There are other averments of the answer showing acts of the co-relators that operate as a waiver of the right, if any had existed, to assert a violation of their organic property rights by the extension of the city limits complained of. The relators move that the answer be adjudged insufficient and that judgment of ouster against the city of Eau Gallie be entered "as to the lands sought to be excluded from said city as set out in the information."

By Chapters 12707 and 12708, Acts of 1927, the legislature has validated the assessments made and bonds issued by the City of Eau Gallie under the charter and extension acts.

In the Stuart case it was expressly stated that "there is in this case no question of estoppel by acquiescence for any considerable period. See McQuillan, sec. 306."

The Attorney-General invokes the writ of quo warranto on the ground that the charter act violates organic property rights of the co-relators. The rights of the co-relators have been waived by their conduct and delay in asserting their individual rights whereby they are estopped to assert such rights in this proceeding, and other rights have been acquired in the premises. A writ of quo warranto is not a writ of right but a discretionary writ.

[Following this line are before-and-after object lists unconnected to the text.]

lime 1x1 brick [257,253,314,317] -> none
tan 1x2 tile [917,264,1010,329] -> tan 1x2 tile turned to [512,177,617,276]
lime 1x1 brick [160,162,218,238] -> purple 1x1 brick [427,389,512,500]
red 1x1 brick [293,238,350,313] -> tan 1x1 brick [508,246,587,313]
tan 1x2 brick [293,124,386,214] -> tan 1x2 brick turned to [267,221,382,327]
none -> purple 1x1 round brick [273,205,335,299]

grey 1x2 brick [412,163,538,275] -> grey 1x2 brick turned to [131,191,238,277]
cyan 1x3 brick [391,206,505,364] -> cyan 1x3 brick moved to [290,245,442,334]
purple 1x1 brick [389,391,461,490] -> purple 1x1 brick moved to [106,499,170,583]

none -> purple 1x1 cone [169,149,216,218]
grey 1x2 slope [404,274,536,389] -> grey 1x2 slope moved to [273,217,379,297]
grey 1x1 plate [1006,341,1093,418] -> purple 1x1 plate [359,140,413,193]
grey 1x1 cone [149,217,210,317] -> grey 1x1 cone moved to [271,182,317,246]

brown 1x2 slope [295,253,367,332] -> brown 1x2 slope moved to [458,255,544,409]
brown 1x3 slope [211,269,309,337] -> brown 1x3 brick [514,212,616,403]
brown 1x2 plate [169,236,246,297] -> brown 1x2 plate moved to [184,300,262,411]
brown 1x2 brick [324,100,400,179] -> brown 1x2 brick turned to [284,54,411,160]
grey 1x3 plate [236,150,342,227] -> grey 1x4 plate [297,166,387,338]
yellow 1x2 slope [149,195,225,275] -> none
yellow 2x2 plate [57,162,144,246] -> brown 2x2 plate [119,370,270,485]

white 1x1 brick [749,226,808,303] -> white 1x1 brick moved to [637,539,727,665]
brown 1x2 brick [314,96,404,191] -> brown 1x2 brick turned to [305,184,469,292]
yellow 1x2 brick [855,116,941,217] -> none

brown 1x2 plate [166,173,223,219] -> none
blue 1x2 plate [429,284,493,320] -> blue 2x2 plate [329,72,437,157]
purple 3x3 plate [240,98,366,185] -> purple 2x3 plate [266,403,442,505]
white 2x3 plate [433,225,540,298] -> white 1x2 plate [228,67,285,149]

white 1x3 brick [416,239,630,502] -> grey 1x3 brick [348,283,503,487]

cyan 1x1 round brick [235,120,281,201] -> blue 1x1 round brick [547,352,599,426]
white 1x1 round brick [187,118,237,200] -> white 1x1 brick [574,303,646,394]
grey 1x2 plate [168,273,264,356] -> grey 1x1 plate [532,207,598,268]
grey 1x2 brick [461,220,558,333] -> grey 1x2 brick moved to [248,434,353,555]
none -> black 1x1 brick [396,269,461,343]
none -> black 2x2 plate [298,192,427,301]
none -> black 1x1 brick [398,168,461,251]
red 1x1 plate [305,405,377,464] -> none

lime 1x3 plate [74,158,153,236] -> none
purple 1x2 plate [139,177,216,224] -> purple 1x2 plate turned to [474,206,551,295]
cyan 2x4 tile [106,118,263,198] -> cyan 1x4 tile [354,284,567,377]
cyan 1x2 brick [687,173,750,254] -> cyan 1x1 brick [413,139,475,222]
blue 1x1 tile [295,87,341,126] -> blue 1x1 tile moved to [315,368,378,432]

The Attorney-General asserts no grounds upon which a *588 writ of quo warranto may be issued except the private rights which have been waived, and the legislature has by the later statutes above referred to, recognized the existence of the municipality as being valid, therefore the writ of ouster inquo warranto should not be granted. See Attorney-General v. Methuen, 236 Mass. 564, 129 N.E. R. 662.

Motion for judgment of ouster denied.

STRUM AND BUFORD, J. J., concur.

TERRELL, C. J., AND ELLIS AND BROWN, J. J., concur in the opinion and judgment.